Paulo Liebert|Estadão
Paulo Liebert|Estadão

Na crise, empresas de bolsas de estudo ganham mercado

Após cortes nos programas públicos, como o Fies, mercado privado se mobiliza para evitar evasão de alunos num cenário difícil para a economia

Dayanne Sousa, O Estado de S.Paulo

26 de maio de 2016 | 21h50

A crise no financiamento estudantil oficial – por meio de programas como Fies e ProUni – está animando o mercado privado de companhias especializadas em oferecer bolsas e descontos em universidades. Companhias como a Quero Bolsa, a Neora e a Educa Mais Brasil estão sendo contratadas pelas instituições de ensino, que destinam a elas uma parte das vagas a serem preenchidas. Na prática, essas empresas reúnem em um único lugar os descontos oferecidos pelas redes educacionais.

Esses negócios devem crescer cerca de 50% no primeiro semestre de 2016, na comparação com igual período do ano passado. A expansão reflete a disposição de grupos de educação de buscar as próprias soluções para a escassez de recursos do governo, que sustentaram por vários anos o crescimento do setor.

Fundada em 2012, a Quero Bolsa tem 400 faculdades parceiras e viu o número de vagas saltar 45% no ciclo de matrículas deste início de ano ante 2015. “A partir do momento em que o Fies foi cortado de forma brusca, as companhias de ensino superior estavam com grande capacidade instalada e precisando de alunos”, comenta o diretor financeiro da Quero Bolsa, André Narciso. “Junto com isso, os alunos ficaram mais sensíveis a preço.”
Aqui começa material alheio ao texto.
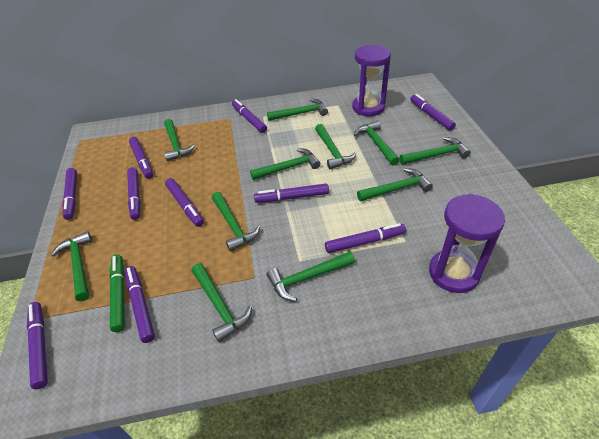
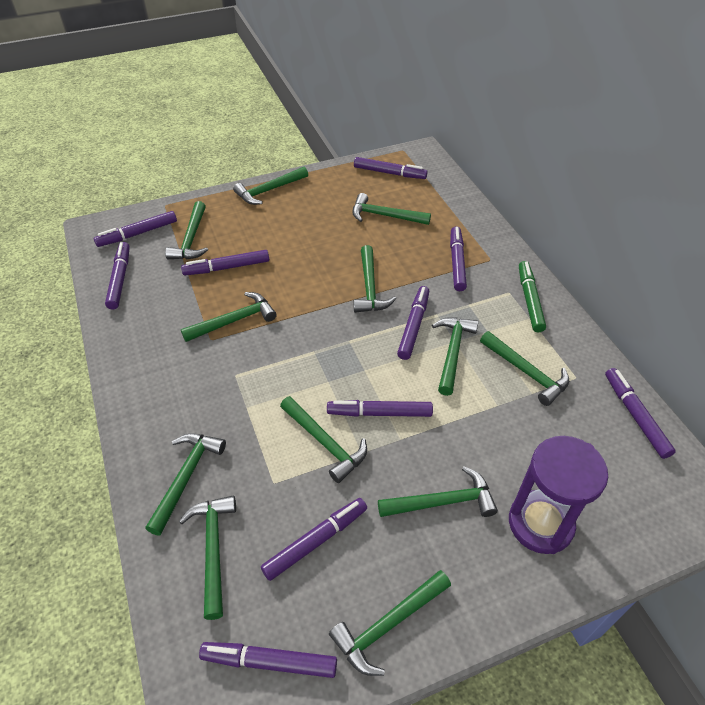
green hammer: 11 -> 12
purple hourglass: 2 -> 1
Outra companhia que reportou crescimento semelhante foi a Neora, cuja captação de alunos com bolsas e descontos aumentou 56% na comparação anual. Sócio da Neora, Marcus Zillo vê ainda uma mudança no comportamento dos grupos de educação este ano, por causa das mudanças no Fies.

As faculdades e universidades passaram a ofertar os descontos antes do que seria esperado. De acordo com ele, esse comportamento tem o lado positivo de evitar uma corrida nos últimos dias dos processos de matrícula, o que acaba atraindo alunos mais preocupados apenas com o preço e que, na visão do setor, têm maior chance de desistir do curso.

Já o Educa Mais Brasil registrou crescimento de 30% nas matrículas deste primeiro semestre, ofertando descontos que variam de 30% a 70%, segundo a diretora de expansão e relacionamento da empresa, Andréia Torres. Mais uma vez, o crescimento está relacionado à redução do Fies.

Cenário nebuloso. Pela frente, o cenário de desemprego tende a continuar pressionando a capacidade das companhias de educação de atrair novos alunos, enquanto o Fies deve continuar pesando negativamente.

Analistas do BTG Pactual dizem, em relatório divulgado neste mês, que os ajustes já adotados em 2015 no Fies foram significativos e minimizam o risco de novos cortes. O volume pequeno de novas vagas, porém, tem exigido esforços por parte das empresas.

Segundo as companhias especializadas em bolsas, os aumentos de preço estão menores, e a redução no tíquete médio ainda ocorre por uma maior procura por cursos mais baratos.

“As faculdades não se dedicaram muito no passado a entender a demanda por ensino superior porque, com o Fies, tinham demanda garantida”, afirma Narciso, da Quero Bolsa. “Agora, estão começando a entender que o aluno é sensível a preço.” Para ele, os grupos de grande porte estão se adaptando rapidamente ao cenário, enquanto pequenos correm mais risco de ficarem com vagas ociosas.

Troca. Sobre a oferta de cursos, Zillo, da Neora, vê uma retomada em segmentos de menor custo. “Um curso de Gestão de Recursos Humanos ganha mais demanda que um de Administração”, explica.

Já a Educa Mais Brasil aponta que Ciências Contábeis e Serviço Social estão no topo da lista dos cursos mais procurados no canal de matrículas com descontos.